Data scalability for long-horizon GUI agent learning

Develop scalable data generation and curation methodologies that enable long-horizon training of GUI-centered agents by producing large-scale interactive trajectories with reasoning, actions, environment states, and feedback at feasible cost.

Background

The report frames data scarcity as a core bottleneck for GUI agents, noting that unlike text or code corpora, high-quality long-horizon trajectories capturing detailed reasoning and interaction are costly to collect at scale.

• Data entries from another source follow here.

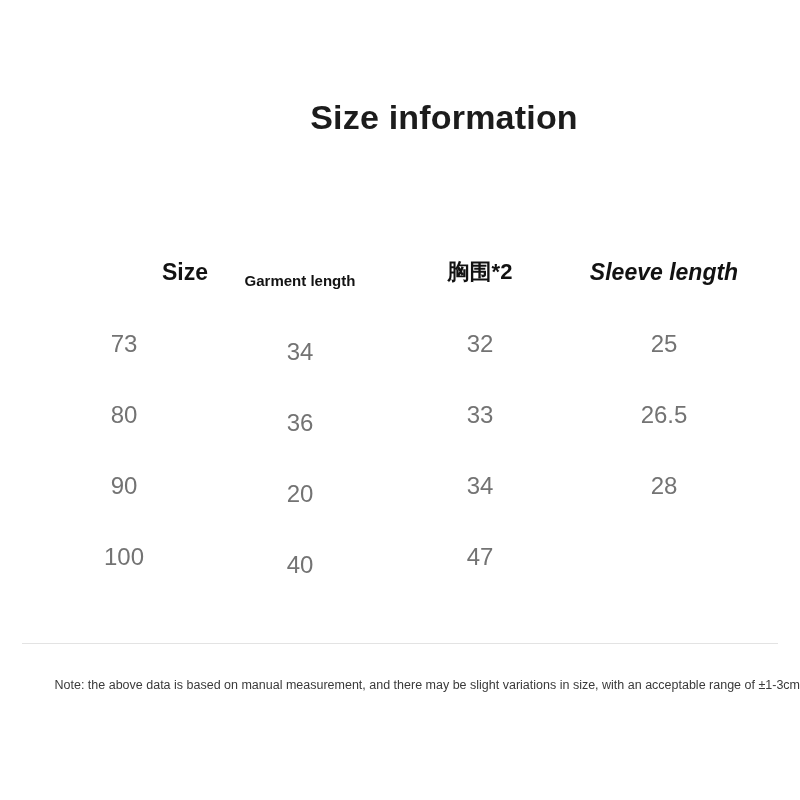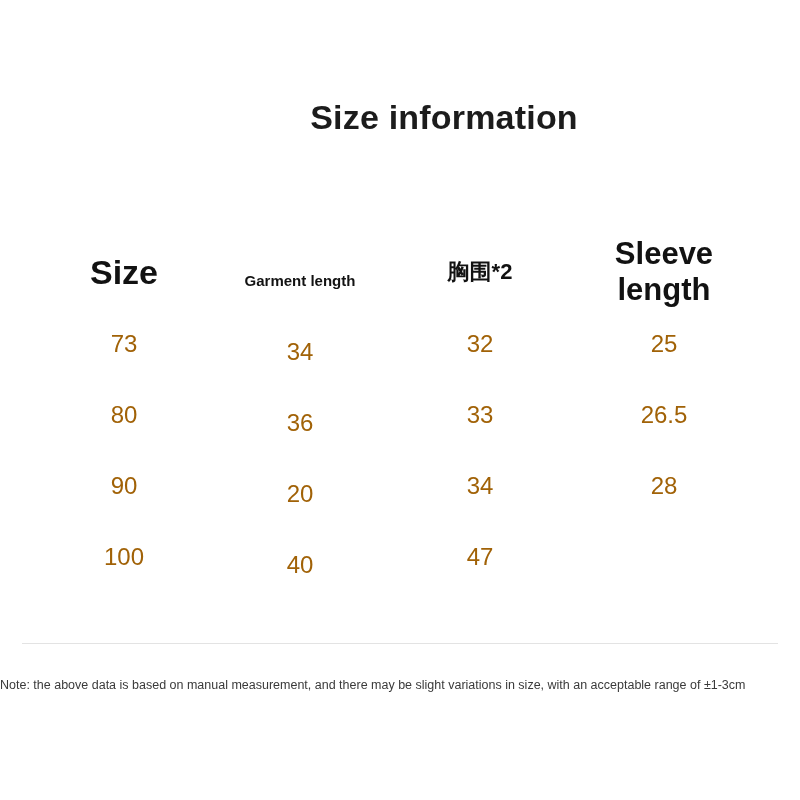--- a/index.html
+++ b/index.html
@@ -61,7 +61,7 @@
     color: #121212;
     font-weight: bold;
   }
-  .h-size    { font-size: 34px; }
+  .h-size    { font-size: 23px; text-align: right; }
   .h-garment { font-size: 15px; }
   .h-chest   { font-size: 22px; }
   .h-sleeve  { font-size: 31px; }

The authors propose a Data Flywheel to co-evolve model and data, but they identify the broader problem of achieving scalable data strategies for long-horizon GUI learning as an outstanding challenge.

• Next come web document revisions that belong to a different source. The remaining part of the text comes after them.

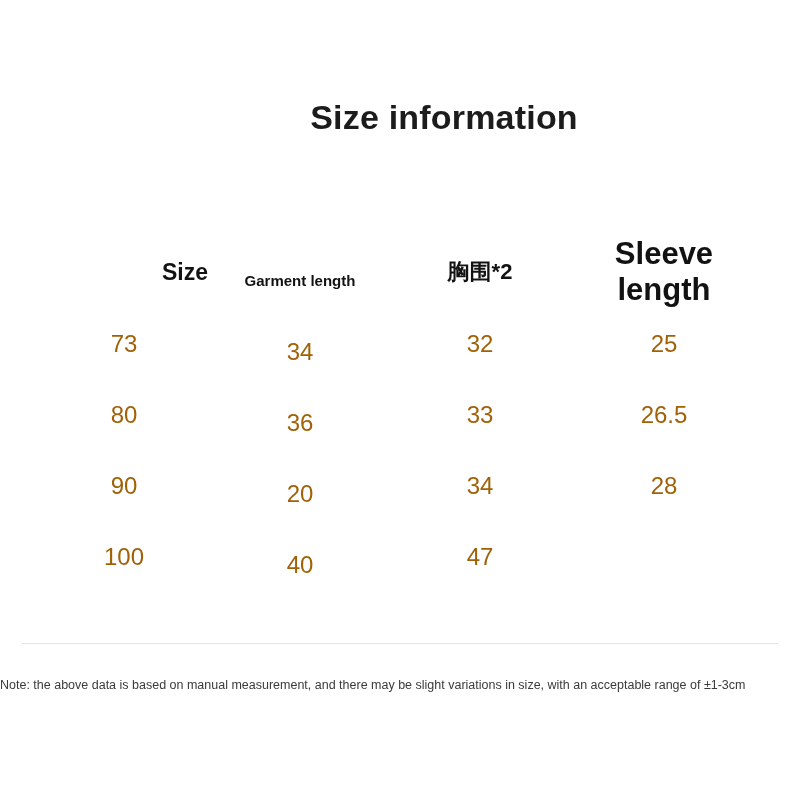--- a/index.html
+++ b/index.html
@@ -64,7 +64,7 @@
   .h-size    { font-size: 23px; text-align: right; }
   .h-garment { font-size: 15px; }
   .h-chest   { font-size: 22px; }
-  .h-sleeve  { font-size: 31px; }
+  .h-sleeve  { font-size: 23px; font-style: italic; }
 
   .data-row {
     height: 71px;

This problem is explicitly grouped among the open problems highlighted in the abstract, motivating the methodological pillars introduced later: continual pre-training, supervised fine-tuning, rejection sampling, and multi-turn reinforcement learning to improve data quality and diversity iteratively.

References

While recent advances in native agent models have shown promise by unifying perception, reasoning, action, and memory through end-to-end learning, open problems remain in data scalability, multi-turn reinforcement learning (RL), the limitations of GUI-only operation, and environment stability.

UI-TARS-2 Technical Report: Advancing GUI Agent with Multi-Turn Reinforcement Learning  (2509.02544 - Wang et al., 2 Sep 2025) in Abstract (Page 1)